A source review of 200+ self-hosted multi-tenant AI/SaaS tools found 78 with cross-tenant data leaks via unguarded read endpoints, 31 filed as CVEs.

A security researcher source-reviewed over 200 multi-tenant AI and SaaS products for a single recurring flaw: authorization checks enforced on write endpoints but skipped on the neighboring read endpoints for the same object. The result was 84 confirmed cross-tenant data exposures across 78 products, with 31 already filed as GitHub Security Advisories. Findings were verified on isolated, self-hosted Docker instances using synthetic accounts and canary data, reproduced with an open-source multi-tenant isolation checker (Sectum AI), and confirmed against database ground truth.

The bug pattern was strikingly consistent: a developer adds an ownership check to a delete endpoint but never copies it to the adjacent list/get/search endpoint, which then fetches records by a raw, often-guessable ID with no tenant filter. A nastier variant authorizes the request path rather than the requested object, letting an attacker pair their own valid workspace ID with a victim's object ID — enabling raw RAG-vector reads or connector re-indexing that exfiltrates another tenant's data using their own stored OAuth credentials.

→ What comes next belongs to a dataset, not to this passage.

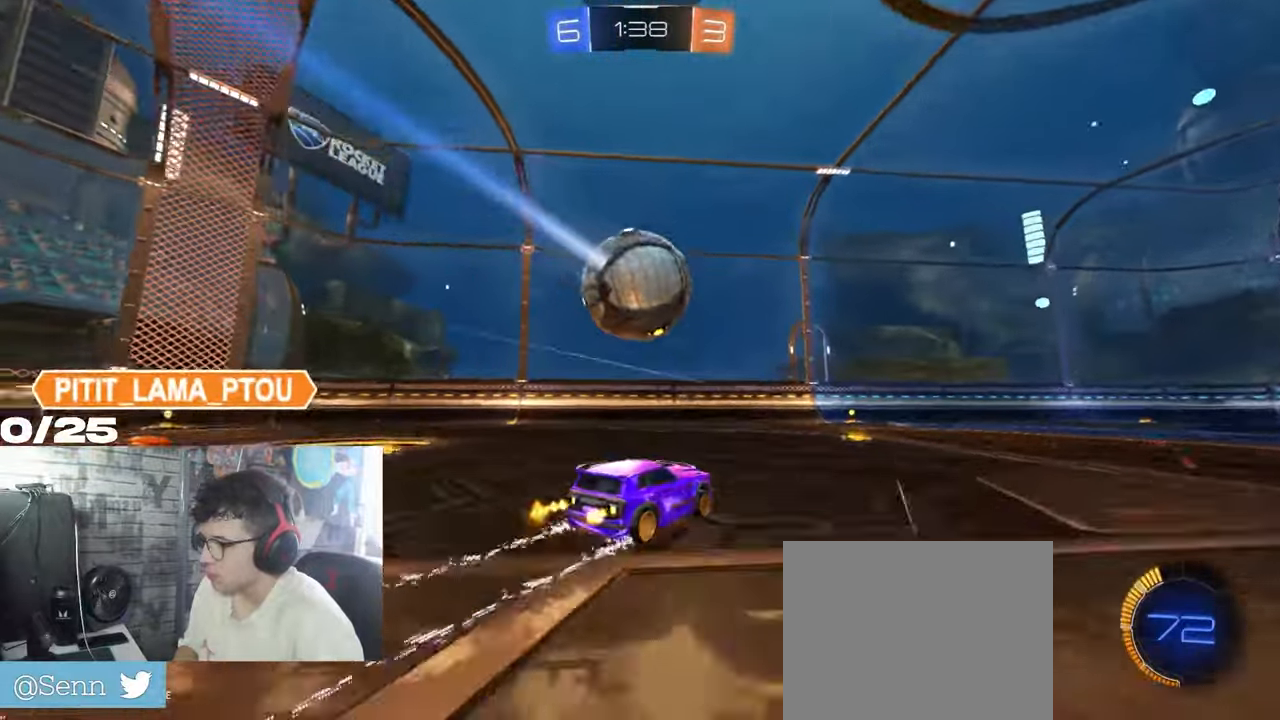
{"buttons": ["R2"], "left_stick": "left", "right_stick": "center", "events": [[501, "left_stick", "left"]]}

Five products — SurfSense, AnythingLLM, Baserow, aideepin, and Flagsmith — have shipped public fixes and are named; the remaining 79 findings stay under a 90-day coordinated-disclosure hold. Open WebUI, Langfuse, LibreChat, and Outline passed the isolation check on current releases, while Flowise, Mem0, MaxKB, and vLLM turn out not to be multi-tenant at all in their open-source editions. The practical takeaway for engineers: authorize reads as strictly as writes, treat embeddings and cache keys as tenant-scoped data, and verify — rather than assume — the isolation wall in any self-hosted multi-tenant deployment.